Taking things outside
Cumberland teacher wants outdoor classroom
CUMBERLAND – Most people can probably recall May and June days in grade school when they were sitting in a classroom but yearning to be outside, distractedly gazing out the window at the sunlight streaming across the grass.
Then there’s the issue of increased screen time among students, between using Chromebooks in the classroom and spending time on electronics at home.
When kids spend time outside, studies find that “they’re more engaged in the classrooms, that they’re more self-motivated to learn and that they’re more active learners,” said Dianne Boisvert, a fifth-grade teacher at Community School. “When they transition back into their regular classroom, those benefits are still there.”
With this in mind, Boisvert and teachers across grade levels at Community School are in the early stages of planning an outdoor classroom at the school. The school raised more than $7,000 from a color run held in September, and the outdoor classroom committee’s next step is seeking volunteer landscape architecture guidance.
The concept for the outdoor classroom is three-fold, including a large-group instruction area, a space for small collaborative work and a wooded trail for students to do research among the trees.
First and foremost, Boisvert would like to see an amphitheater built into the hillside behind the school for full-class instruction. For small-group work, she envisions an area nearby with picnic tables – ideally round ones – and some sort of shade structure or canopy.
“It’s hard to find a quiet space that you could actually use, and there’s not a lot of shade,” Boisvert said of the current configuration of school grounds.
For inspiration, Boisvert visited the outdoor STEM – science, technology, engineering and math – park at Exeter-West Greenwich Junior High School.
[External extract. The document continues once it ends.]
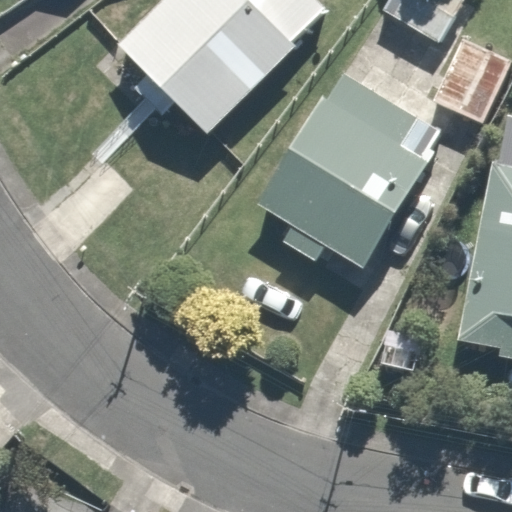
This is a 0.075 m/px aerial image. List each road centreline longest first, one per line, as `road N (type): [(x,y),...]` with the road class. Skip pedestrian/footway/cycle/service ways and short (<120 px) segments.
road 1 (residential): [(262,476),(122,396),(0,277)]
road 2 (residential): [(410,511),(262,476)]
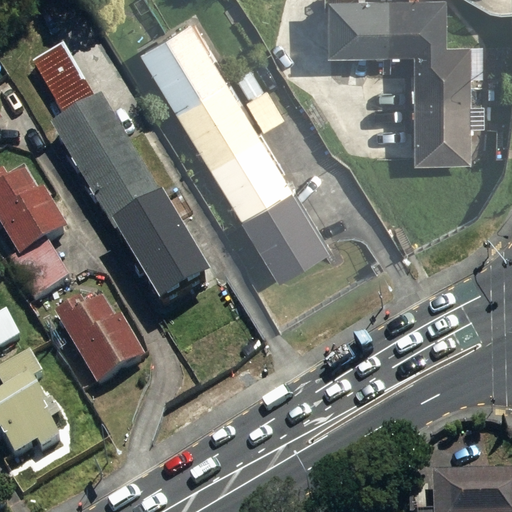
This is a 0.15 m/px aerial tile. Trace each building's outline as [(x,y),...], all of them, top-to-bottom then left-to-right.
[(451,0),(333,0),(334,51),(419,51),(419,161),(474,161),(474,42),(452,42),(451,0)] [(196,16),(145,45),(247,221),(250,219),(284,277),(335,248),(298,185),(295,187),(196,16)] [(69,47),(36,66),(67,120),(100,101),(69,47)] [(108,102),(58,132),(122,237),(125,235),(171,310),(220,281),(172,202),(170,203),(108,102)] [(12,175),(0,181),(0,219),(23,258),(15,263),(38,302),(75,281),(54,245),(75,233),(51,193),(45,196),(32,174),(17,183),(12,175)] [(104,294),(61,319),(102,389),(152,361),(128,321),(122,324),(104,294)] [(0,354),(27,339),(14,317),(0,324),(0,308),(0,307),(0,354)] [(35,354),(0,375),(0,378),(12,398),(48,376),(35,354)] [(41,384),(0,408),(0,442),(0,443),(4,440),(16,460),(19,458),(21,461),(45,447),(47,452),(65,441),(54,414),(58,412),(41,384)] [(511,511),(511,474),(439,477),(440,511),(433,511),(511,511)]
But the school got a $99,910 Champlin Grant for the project, a lot more funding than Community School has, and the Cumberland teachers are looking to do something more cross-curricular.
“We want a space that all teachers can use, whether it’s the ELA teacher or music or art or anybody, just a space where we can take the classroom outside the traditional four walls,” Boisvert told the Cumberland School Committee in a presentation about the idea.
Of course, the outdoors certainly does lend itself to science instruction, especially considering the school has science kits that incorporate outdoor lessons.
Second-grade teacher Robin Nason said it will be nice to teach in a space where students are surrounded by the things teachers are talking about.
“I’m just looking forward to a different space to teach in,” she said. “I know anytime in my classroom I do anything different with the kids, as far as where they’re sitting or how they’re learning, they get excited about it.”
Fourth-grade teacher Cathy Knasas noted that the Soils, Rocks, and Land Forms module has kids taking samples of humus, sand, silt and clay.
“They actually take samples from the school yard, so they can see, ‘Oh, even in the school yard there’s different soils, depending on where it’s located,’ and then they talk about erosion,” she said.
An electricity kit gives students a miniature solar panel, which they can use to rotate or motor or hook up to another solar panel. Another kit has kids going outside to find leaves, twigs and critters to put in a terrarium.
“We want it to be accessible to all teachers, because the area is really pretty,” Knasas said of an outdoor classroom. “The classrooms get so stuffy sometimes. It’s nice to get that fresh air.”
Knasas, Nason and Boisvert are all part of the outdoor classroom committee, which includes one teacher representative from each grade level. The committee has also sought input from other teachers.
The idea for an outdoor classroom began with the physical activity committee, which worked with the organization My School Color Run to plan a color run in September of 2016.
With her parents’ blessing, the committee made the run a memorial run for Emily Otrando, a former Community School student who died from a staph infection in 2014, at age 10. She was described in her obituary as “a sweet, loving, beautiful child who found joy in life and nature.”
“We felt that this was a fitting way to kind of honor her,” Boisvert said.
Boisvert said that so many people expressed interest in the color run that she had to start turning people away. It ultimately raised more than $7,000.
Boisvert hopes to use this money for materials and get volunteer help for labor. Other areas of focus include making sure the outdoor classroom is low-maintenance and safe.